Corona-Maßnahmen: Was falsch gelaufen ist
Großbritannien
Boris Johnson hat seit Beginn der Corona-Pandemie einiges bereut: etwa die Krise in den Altenheimen, in denen das Virus lange Zeit ungebremst wütete, oder die Schließung von Volksschulen während der ersten Welle. Aktuell tut es dem konservativen Regierungschef leid, sein Land im März 2020 nicht früher in den Lockdown geschickt zu haben.
Es ist einiges schiefgelaufen im Vereinigten Königreich. In keinem großen Industrieland ist die Todesrate höher, mehr als 126.000 Menschen sind mittlerweile an den Folgen einer Erkrankung mit Covid-19 gestorben.
Nun mehren sich die Rufe nach einer unabhängigen Untersuchung über das Corona-Management der Regierung. Laut einer Umfrage des britischen „Guardian“ sprechen sich 47 Prozent der Befragten dafür aus. Sie wollen etwa wissen, wie gut die Regierung auf die Pandemie vorbereitet war und wie sinnvoll Zeitpunkt und Strategie der Lockdowns waren. Doch die Regierung winkt ab: Jetzt sei nicht der richtige Zeitpunkt dafür, heißt es dazu aus der Downing Street.
Frankreich
Der Sondergerichtshof in Frankreich sieht das offenbar anders.
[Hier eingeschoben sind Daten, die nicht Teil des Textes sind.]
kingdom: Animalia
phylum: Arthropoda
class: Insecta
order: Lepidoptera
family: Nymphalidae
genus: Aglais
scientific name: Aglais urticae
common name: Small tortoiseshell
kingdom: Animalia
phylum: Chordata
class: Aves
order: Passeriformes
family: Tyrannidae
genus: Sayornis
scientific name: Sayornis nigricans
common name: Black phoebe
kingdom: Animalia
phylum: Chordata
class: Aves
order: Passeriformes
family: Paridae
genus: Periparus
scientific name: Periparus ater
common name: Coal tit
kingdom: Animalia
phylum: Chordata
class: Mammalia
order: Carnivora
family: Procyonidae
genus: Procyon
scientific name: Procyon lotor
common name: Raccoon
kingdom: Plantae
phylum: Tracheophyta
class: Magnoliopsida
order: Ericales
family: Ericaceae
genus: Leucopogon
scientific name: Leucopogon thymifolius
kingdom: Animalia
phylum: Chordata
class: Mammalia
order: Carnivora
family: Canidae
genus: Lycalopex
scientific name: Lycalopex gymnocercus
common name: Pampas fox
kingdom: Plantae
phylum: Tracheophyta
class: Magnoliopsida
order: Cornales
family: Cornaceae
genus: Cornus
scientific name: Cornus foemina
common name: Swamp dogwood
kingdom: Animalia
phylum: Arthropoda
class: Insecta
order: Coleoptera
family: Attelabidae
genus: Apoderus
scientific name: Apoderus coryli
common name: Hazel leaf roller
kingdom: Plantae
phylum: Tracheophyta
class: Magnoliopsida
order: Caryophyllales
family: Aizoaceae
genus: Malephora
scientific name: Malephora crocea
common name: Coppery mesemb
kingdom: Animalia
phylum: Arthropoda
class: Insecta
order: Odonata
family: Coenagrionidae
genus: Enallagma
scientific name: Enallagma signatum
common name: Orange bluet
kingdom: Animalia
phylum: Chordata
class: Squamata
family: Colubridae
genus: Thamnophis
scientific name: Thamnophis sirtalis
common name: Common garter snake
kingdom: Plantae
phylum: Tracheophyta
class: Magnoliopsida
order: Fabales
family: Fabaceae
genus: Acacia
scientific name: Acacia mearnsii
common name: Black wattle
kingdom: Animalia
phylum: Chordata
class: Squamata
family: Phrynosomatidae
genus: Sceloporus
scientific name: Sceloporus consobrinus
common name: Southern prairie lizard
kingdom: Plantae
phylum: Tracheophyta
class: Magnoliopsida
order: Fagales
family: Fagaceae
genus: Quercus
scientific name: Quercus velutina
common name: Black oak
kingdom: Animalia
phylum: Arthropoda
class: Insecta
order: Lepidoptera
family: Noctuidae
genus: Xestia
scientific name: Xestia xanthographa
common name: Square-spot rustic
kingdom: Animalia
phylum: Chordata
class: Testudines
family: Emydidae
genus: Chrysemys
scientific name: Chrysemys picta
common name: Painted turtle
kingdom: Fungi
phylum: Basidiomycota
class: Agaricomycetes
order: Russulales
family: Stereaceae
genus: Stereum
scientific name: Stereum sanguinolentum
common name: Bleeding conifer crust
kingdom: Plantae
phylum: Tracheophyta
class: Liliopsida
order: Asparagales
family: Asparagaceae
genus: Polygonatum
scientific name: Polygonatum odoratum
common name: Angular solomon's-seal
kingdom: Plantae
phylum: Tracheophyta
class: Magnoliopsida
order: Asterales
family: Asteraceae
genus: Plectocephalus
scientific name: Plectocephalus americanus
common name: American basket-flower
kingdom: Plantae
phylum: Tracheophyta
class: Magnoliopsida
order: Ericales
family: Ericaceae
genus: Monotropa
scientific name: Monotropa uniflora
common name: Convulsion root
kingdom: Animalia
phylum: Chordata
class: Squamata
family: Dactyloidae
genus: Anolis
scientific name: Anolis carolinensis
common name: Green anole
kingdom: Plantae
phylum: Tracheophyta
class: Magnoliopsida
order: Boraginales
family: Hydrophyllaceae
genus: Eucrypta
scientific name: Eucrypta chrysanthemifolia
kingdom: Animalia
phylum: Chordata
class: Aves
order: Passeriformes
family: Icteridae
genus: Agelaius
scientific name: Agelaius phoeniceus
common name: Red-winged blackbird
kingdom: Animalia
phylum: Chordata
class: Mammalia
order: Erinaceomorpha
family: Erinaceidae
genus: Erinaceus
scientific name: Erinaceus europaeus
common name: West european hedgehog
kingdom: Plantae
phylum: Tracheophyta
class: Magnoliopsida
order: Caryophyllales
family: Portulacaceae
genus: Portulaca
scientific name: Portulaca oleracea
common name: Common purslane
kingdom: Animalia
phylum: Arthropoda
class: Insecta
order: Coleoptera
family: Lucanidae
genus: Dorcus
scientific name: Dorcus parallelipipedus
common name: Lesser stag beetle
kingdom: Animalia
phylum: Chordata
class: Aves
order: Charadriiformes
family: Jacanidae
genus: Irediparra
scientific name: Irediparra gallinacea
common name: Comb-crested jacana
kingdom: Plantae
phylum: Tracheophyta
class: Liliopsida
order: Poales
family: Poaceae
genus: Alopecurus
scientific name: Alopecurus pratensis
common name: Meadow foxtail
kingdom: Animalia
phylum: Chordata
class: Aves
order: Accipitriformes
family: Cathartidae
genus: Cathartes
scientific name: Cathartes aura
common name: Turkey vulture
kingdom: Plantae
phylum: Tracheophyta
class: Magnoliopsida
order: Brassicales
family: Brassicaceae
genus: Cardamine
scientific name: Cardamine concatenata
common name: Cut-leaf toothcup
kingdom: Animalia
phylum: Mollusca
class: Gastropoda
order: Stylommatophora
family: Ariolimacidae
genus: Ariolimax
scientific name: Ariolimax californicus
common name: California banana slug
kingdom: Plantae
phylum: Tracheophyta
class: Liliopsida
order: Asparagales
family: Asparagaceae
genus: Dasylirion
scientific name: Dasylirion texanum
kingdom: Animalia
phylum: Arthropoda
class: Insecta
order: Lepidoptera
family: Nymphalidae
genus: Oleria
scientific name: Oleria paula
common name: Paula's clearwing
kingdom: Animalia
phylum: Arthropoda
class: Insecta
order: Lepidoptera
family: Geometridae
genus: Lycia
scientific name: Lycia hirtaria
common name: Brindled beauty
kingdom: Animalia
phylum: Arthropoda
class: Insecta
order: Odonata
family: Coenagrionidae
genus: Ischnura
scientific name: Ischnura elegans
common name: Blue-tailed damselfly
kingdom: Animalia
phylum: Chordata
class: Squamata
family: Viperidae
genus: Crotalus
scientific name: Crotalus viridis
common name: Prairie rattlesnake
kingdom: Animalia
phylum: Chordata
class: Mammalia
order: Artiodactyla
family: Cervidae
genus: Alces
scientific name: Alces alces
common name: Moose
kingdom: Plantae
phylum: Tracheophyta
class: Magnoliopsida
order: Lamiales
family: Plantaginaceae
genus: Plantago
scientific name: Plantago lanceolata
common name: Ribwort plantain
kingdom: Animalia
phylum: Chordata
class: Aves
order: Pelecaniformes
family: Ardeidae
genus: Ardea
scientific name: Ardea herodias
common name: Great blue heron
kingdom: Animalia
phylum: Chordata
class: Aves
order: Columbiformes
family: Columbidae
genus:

Er ermittelt bereits seit vergangenem Juli zum Corona-Krisenmanagement der Regierung. Der „Cour de Justice de la République“ ist das einzige Gericht, das Regierungsmitgliedern für ihr Handeln im Amt den Prozess machen kann. Lediglich Staatschef Emmanuel Macron genießt Immunität.
Auch die Staatsanwaltschaft hat Ermittlungen eingeleitet – unter anderem wegen „fahrlässiger Tötung“ und „vorsätzlicher Unterlassung der Bekämpfung einer Katastrophe“. Im Oktober durchsuchte die Polizei die Wohnungen mehrerer hochrangiger Politiker, darunter Ex-Premier Édouard Philippe und Gesundheitsminister Olivier Véran. Die Beamten suchten nach Beweisen für eine mögliche Fahrlässigkeit in der Krise und beschlagnahmten Computer und Festplatten.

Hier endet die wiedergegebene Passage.